16.《ネタバレ》 『レクター博士が鉄格子の中からプロファイリングをし、推理する。』このスタイルが、やはりこのシリーズ一番のウリなのかもしれません。手負いの獣が危険であるように、鎖でつながれているほうが、レクター博士の狂気が滲み出るような気がします。
ですが、本題は、悲しき殺人鬼ミスターDの物語。
彼の犯した罪に同情の余地はありません。ですが彼の生い立ちは同情を誘うものです。
鑑賞者の心の琴線に触れるバランス感覚が絶妙な脚本。いえ、これは原作があるわけですから、原作が素晴らしいのでしょう。
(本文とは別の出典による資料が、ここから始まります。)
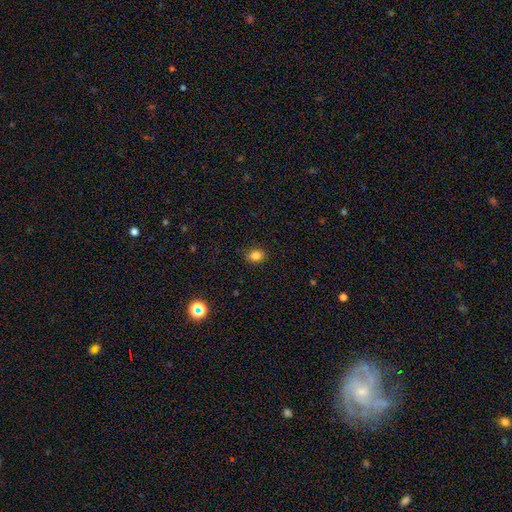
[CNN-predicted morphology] smooth 82%, star or artifact 12%, featured or disk 6%. Down the decision tree: how rounded — in between (64%); merging — none (88%).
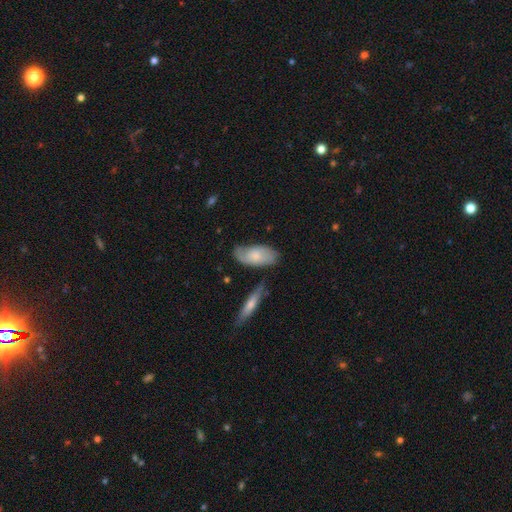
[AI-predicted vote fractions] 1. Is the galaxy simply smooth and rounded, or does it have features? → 53% smooth, 41% featured or disk, 6% star or artifact.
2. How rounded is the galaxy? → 90% in between, 7% cigar-shaped, 3% round.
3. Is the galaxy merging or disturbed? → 63% none, 25% minor disturbance, 7% major disturbance, 5% merger.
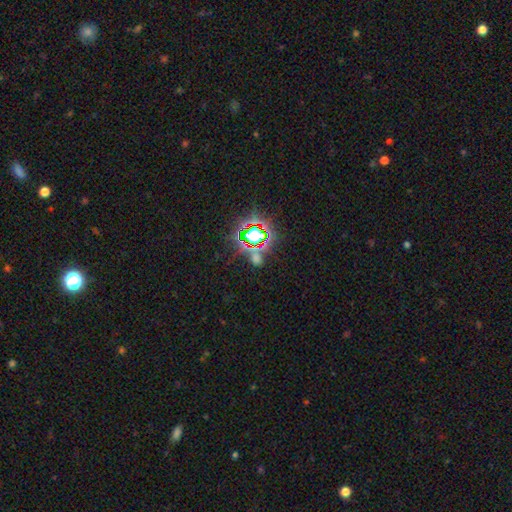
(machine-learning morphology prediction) This appears to be a star or artifact, not a galaxy (78%).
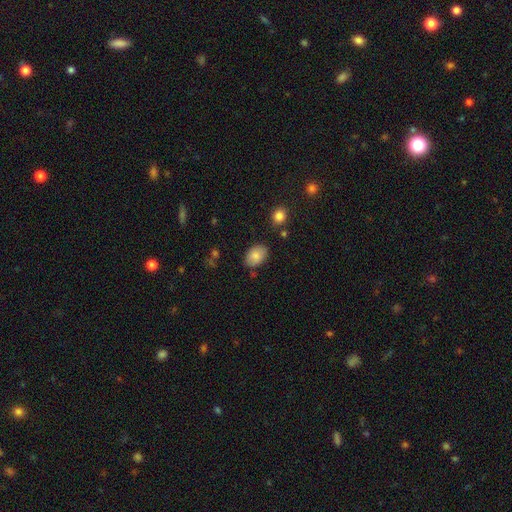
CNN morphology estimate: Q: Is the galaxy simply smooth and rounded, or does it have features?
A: smooth — 84%.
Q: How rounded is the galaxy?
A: in between — 83%.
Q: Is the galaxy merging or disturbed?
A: none — 80%.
リーバ・マクレーンという女性とのエピソードを通し、ダラハイドの善良性を前面に押し出す描き方は最早卑怯な感じすらします。
観客はいつの間にかダラハイドに感情移入します。そしてその一方で、いつ彼が暴走するのか、不安な気持ちがいつもつきまといます。
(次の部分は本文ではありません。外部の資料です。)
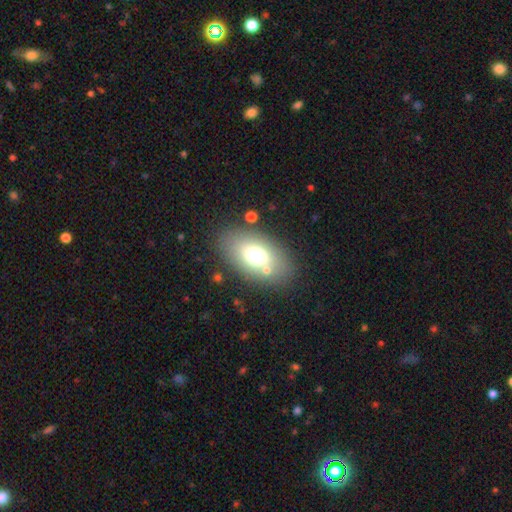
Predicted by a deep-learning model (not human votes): A smooth galaxy with no disk features (68%) that is in between round and cigar-shaped (85%). Merging: none (80%).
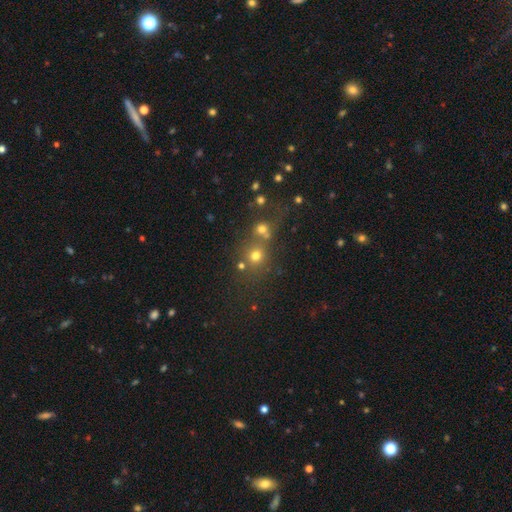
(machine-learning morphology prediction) This appears to be a smooth galaxy with no disk features (68%) that is round (86%). Merging: none (56%).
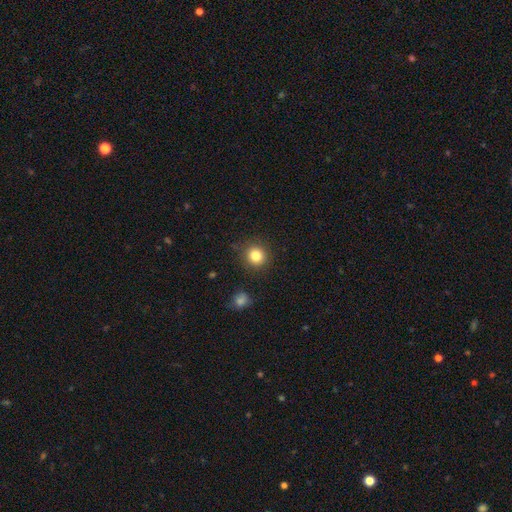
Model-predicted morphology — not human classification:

もともと人の心の闇を描くサイコスリラーが好きなので、好きなジャンルをこの完成度で仕上げられると、ため息しか出ません。
ただ一つ注文をつけるならば、犯行動機についてです。『幼き頃の虐待』という抽象的で曖昧な表現にとどめてしまっています。
標的となる家族の選び方の基準も、『自分の会社にビデオ製作を頼んだから』というだけのもの。
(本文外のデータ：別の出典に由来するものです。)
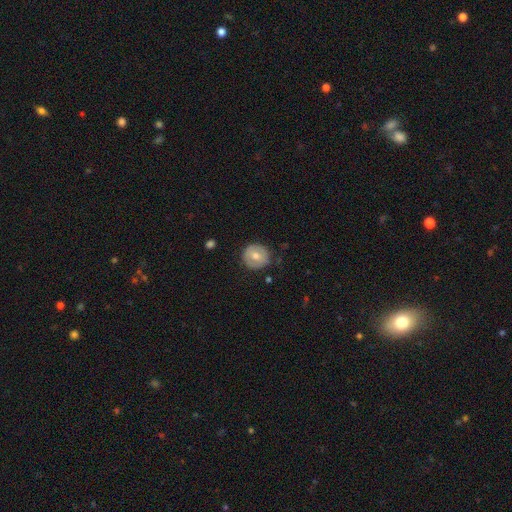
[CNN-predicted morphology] Q: Smooth or featured?
A: smooth (60%); runner-up: featured or disk (34%)
Q: How rounded?
A: round (92%); runner-up: in between (7%)
Q: Merging?
A: none (83%); runner-up: minor disturbance (12%)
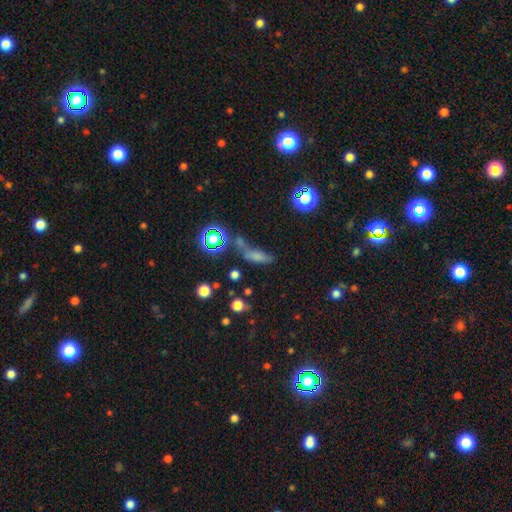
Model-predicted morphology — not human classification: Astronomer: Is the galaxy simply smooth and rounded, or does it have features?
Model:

そうではなく、なぜあの二家族が標的にされたのか、それこそがこの作品で一番知りたかったことです。肝心の部分を描いてくれていません。ダラハイドの生い立ちと、彼が狂気に走った理由を、もっと明確に結びつけてほしいのです。
ラストは、ダラハイドがサプライズを仕掛けます。
エンターテイメントとしは成功でしょう。映画としては間違いなく盛り上がります。
ですが作品の格はどうでしょうか。
ラストの仕掛けによって、よくある娯楽サスペンスに成り下がってはいませんか。
ダラハイドが愛する女性を殺せずに、自殺して終わる。
美しく悲しくやるせないラストとして相応しいと思ったんですけどね。